__Okuma metni__:
Artvin’de görüştüğüm Halk Eğitim Başkanı Kâzım Ertürk Ağabey, her zamanki ağır ağır konuşma biçemiyle: “Okuyorsunuz, değil mi,?” diye soruyor, okuma ilgimi bilerek. Yeterince okuyamamanın yarattığı duyguyla “Okuyorum; ama az.”” diyorum. Kâzım Ağabey, yıllar önce Gazi Eğitimin Eğitim Bölümünü bitirmiş köylüm olarak gözümde çok büyüttüğüm kişi.

Daha sonra Cılavuz öğrenciliğim sırasında kendisiyle köyde her karşılaştığımda yüzünden eksik etmediği gülümsemesi ve özenli konuşmasıyla hatırımı soracak. Yine o yıllarda bir gün evlerine uğradığımda elinde Varlık dergisini göreceğim. İlkokul öğretmenlik yıllarımda, Bakanlığın yayımladığı ve ilkokullara karşılıksız gönderdiği İlköğretim Dergisinde şiirlerini okuyacağım, Kâzım Ağabeyin.

Saklanan veri kayıtları
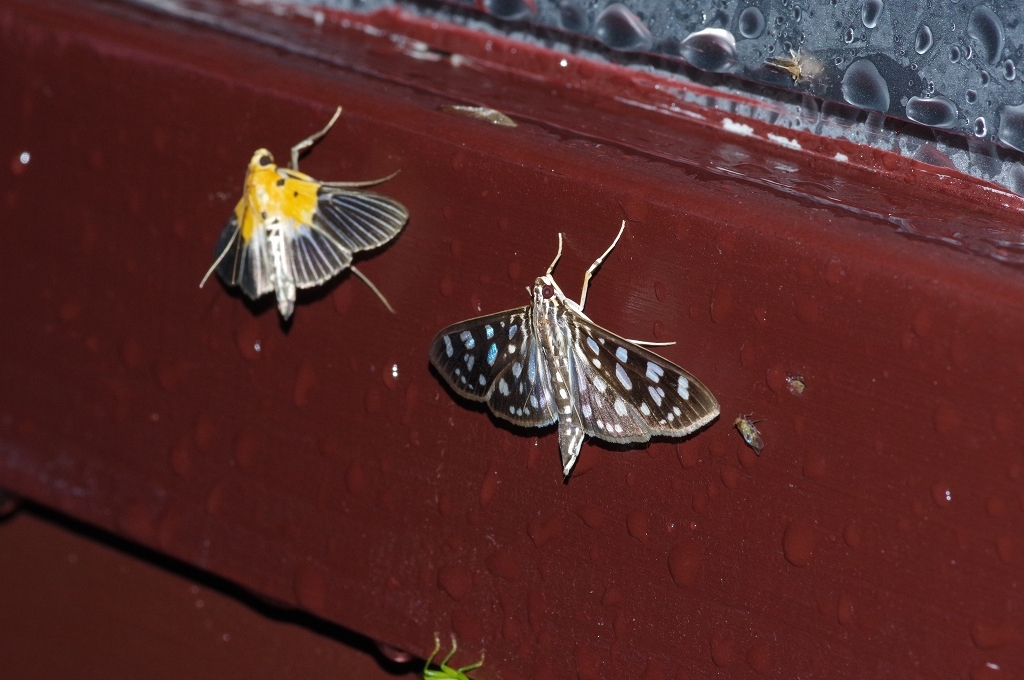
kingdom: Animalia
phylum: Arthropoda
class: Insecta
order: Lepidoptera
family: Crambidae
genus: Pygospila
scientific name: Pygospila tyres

...

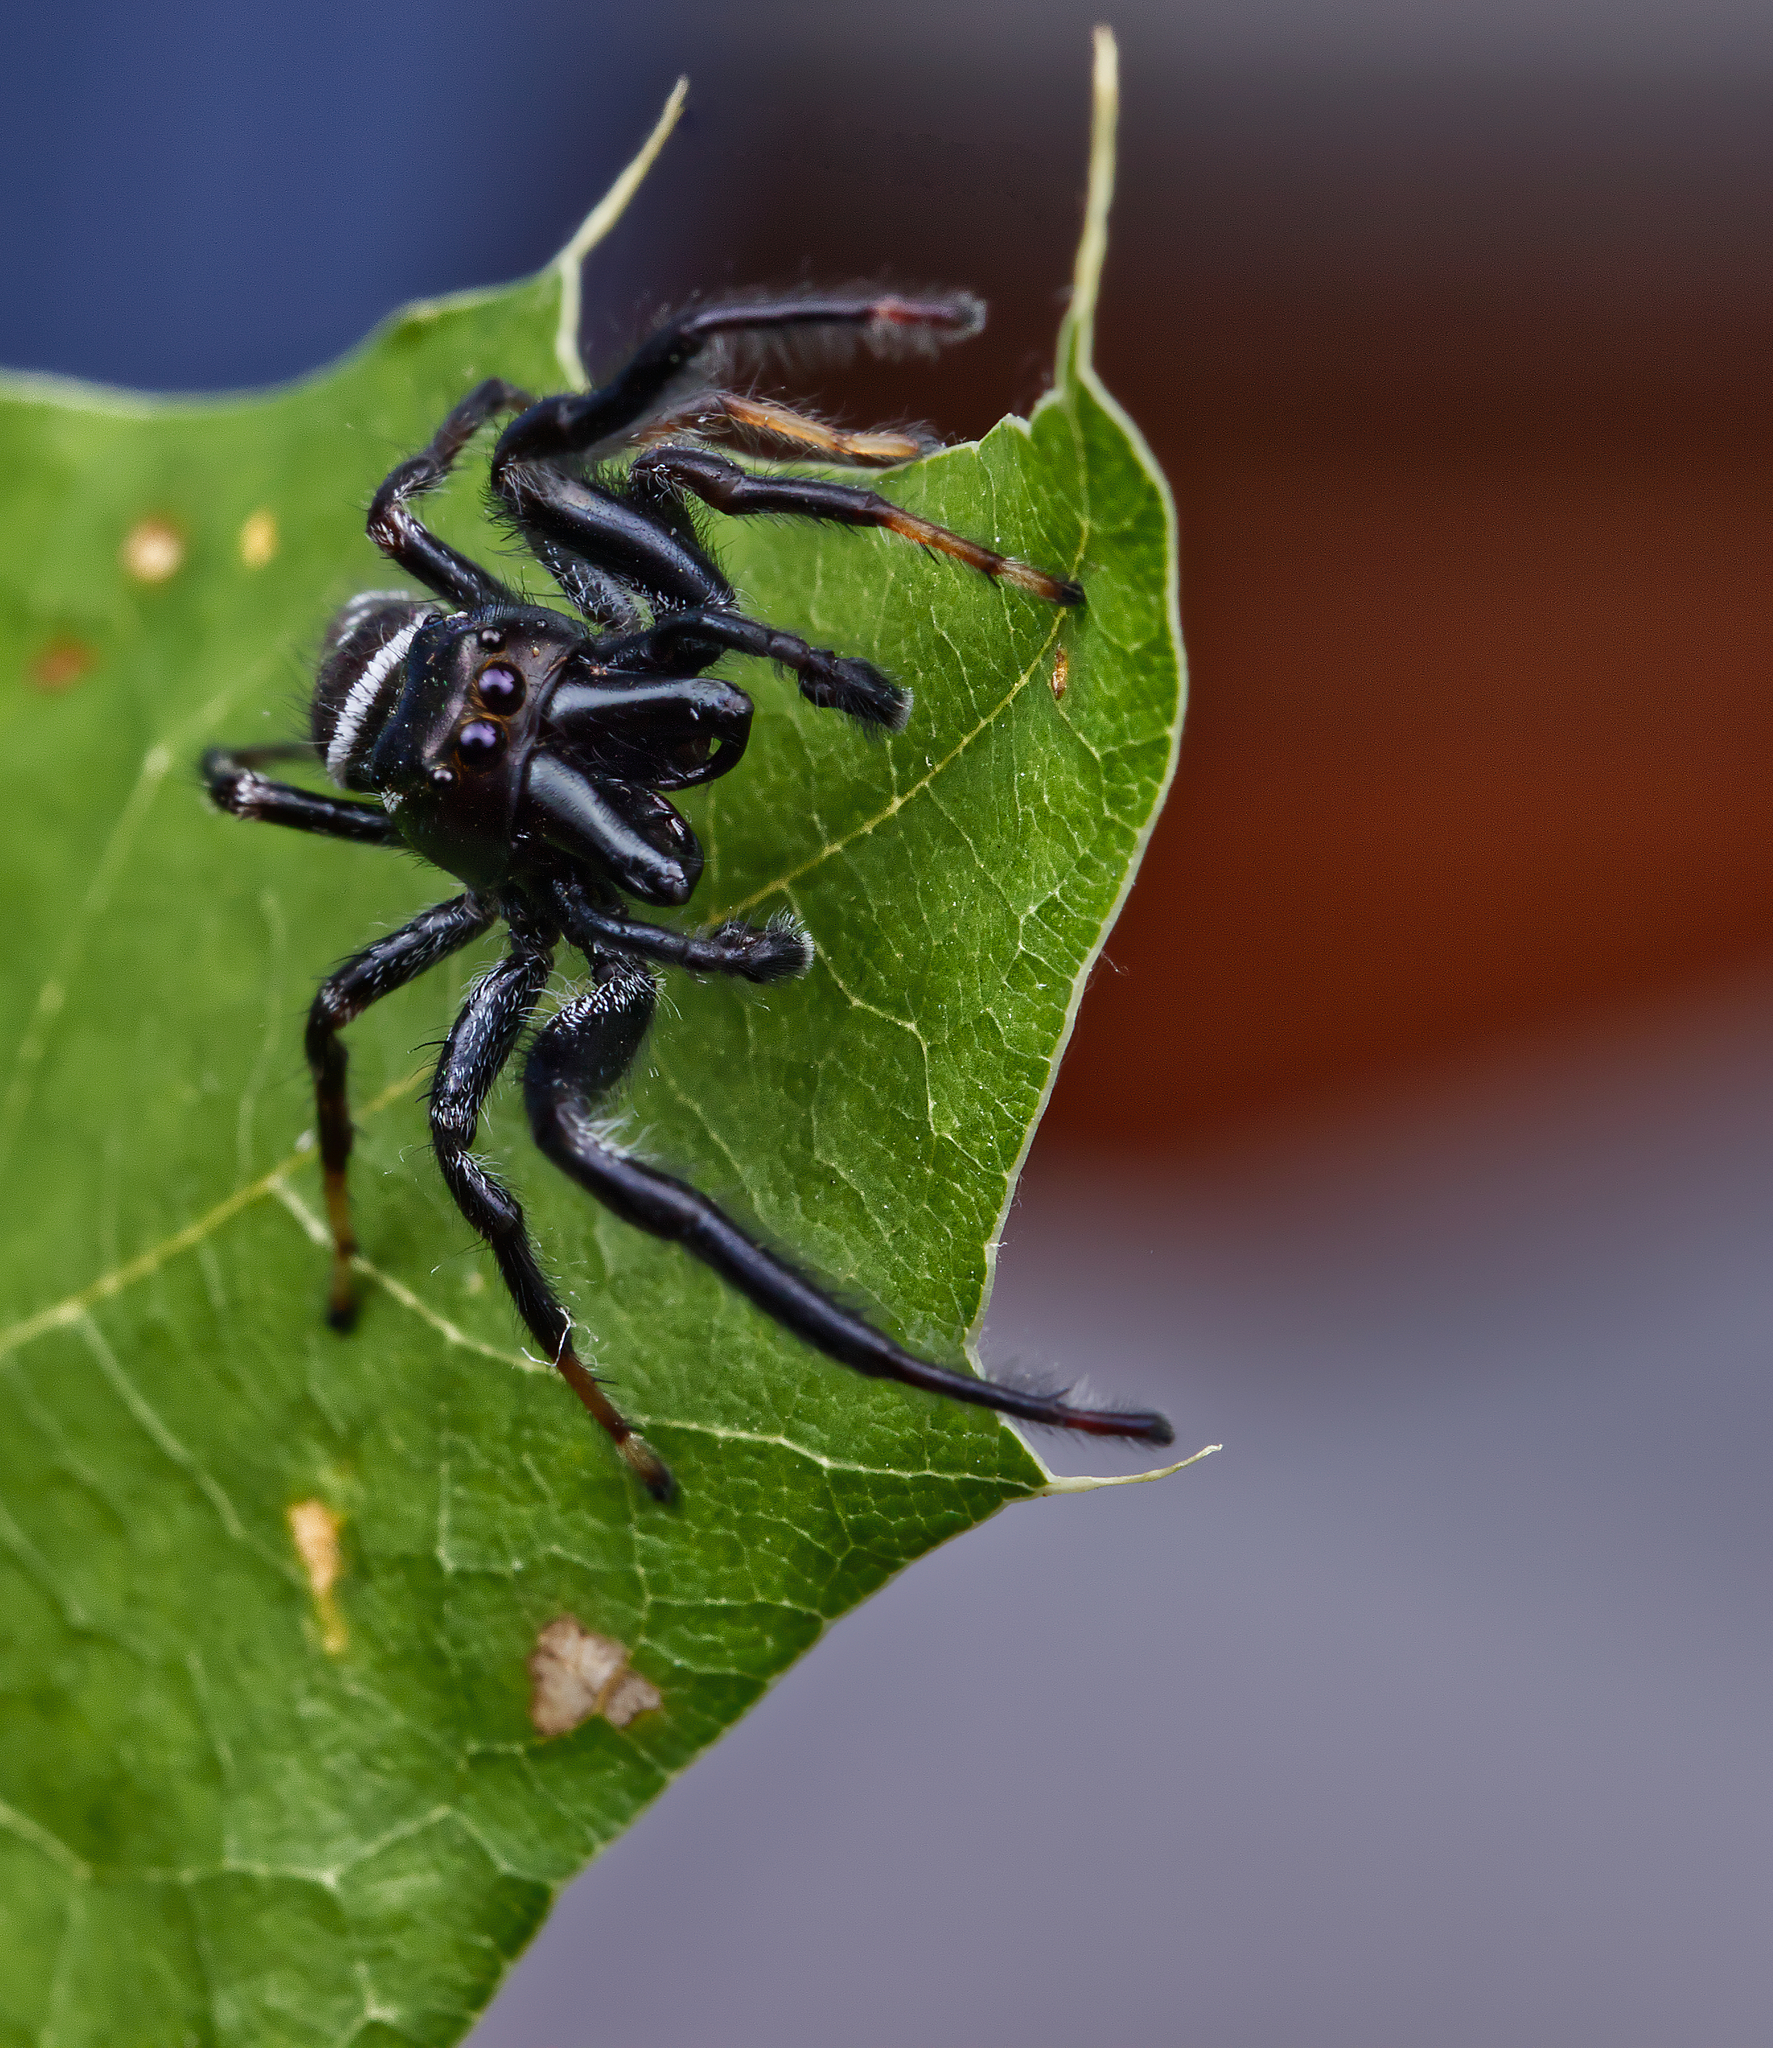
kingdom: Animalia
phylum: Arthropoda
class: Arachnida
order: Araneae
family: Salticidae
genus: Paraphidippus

__Göreviniz__: Yukarıdaki okuma metninde “Daha sonra Cılavuz öğrenciliğim” sözleriyle başlayan paragrafı, ana bilgilerini koruyarak kısa bir madde listesine dönüştürün.

__Alıştırmanın sonucu__:
- Cılavuz öğrenciliğim sırasında Kâzım Ağabey, köyde her karşılaştığımızda gülümseyerek ve özenle konuşarak hatırımı soracak.
- O yıllarda evlerine uğradığım bir gün elinde Varlık dergisini göreceğim.
- İlkokul öğretmenliğim yıllarında, Bakanlığın yayımlayıp ilkokullara karşılıksız gönderdiği İlköğretim Dergisinde onun şiirlerini okuyacağım.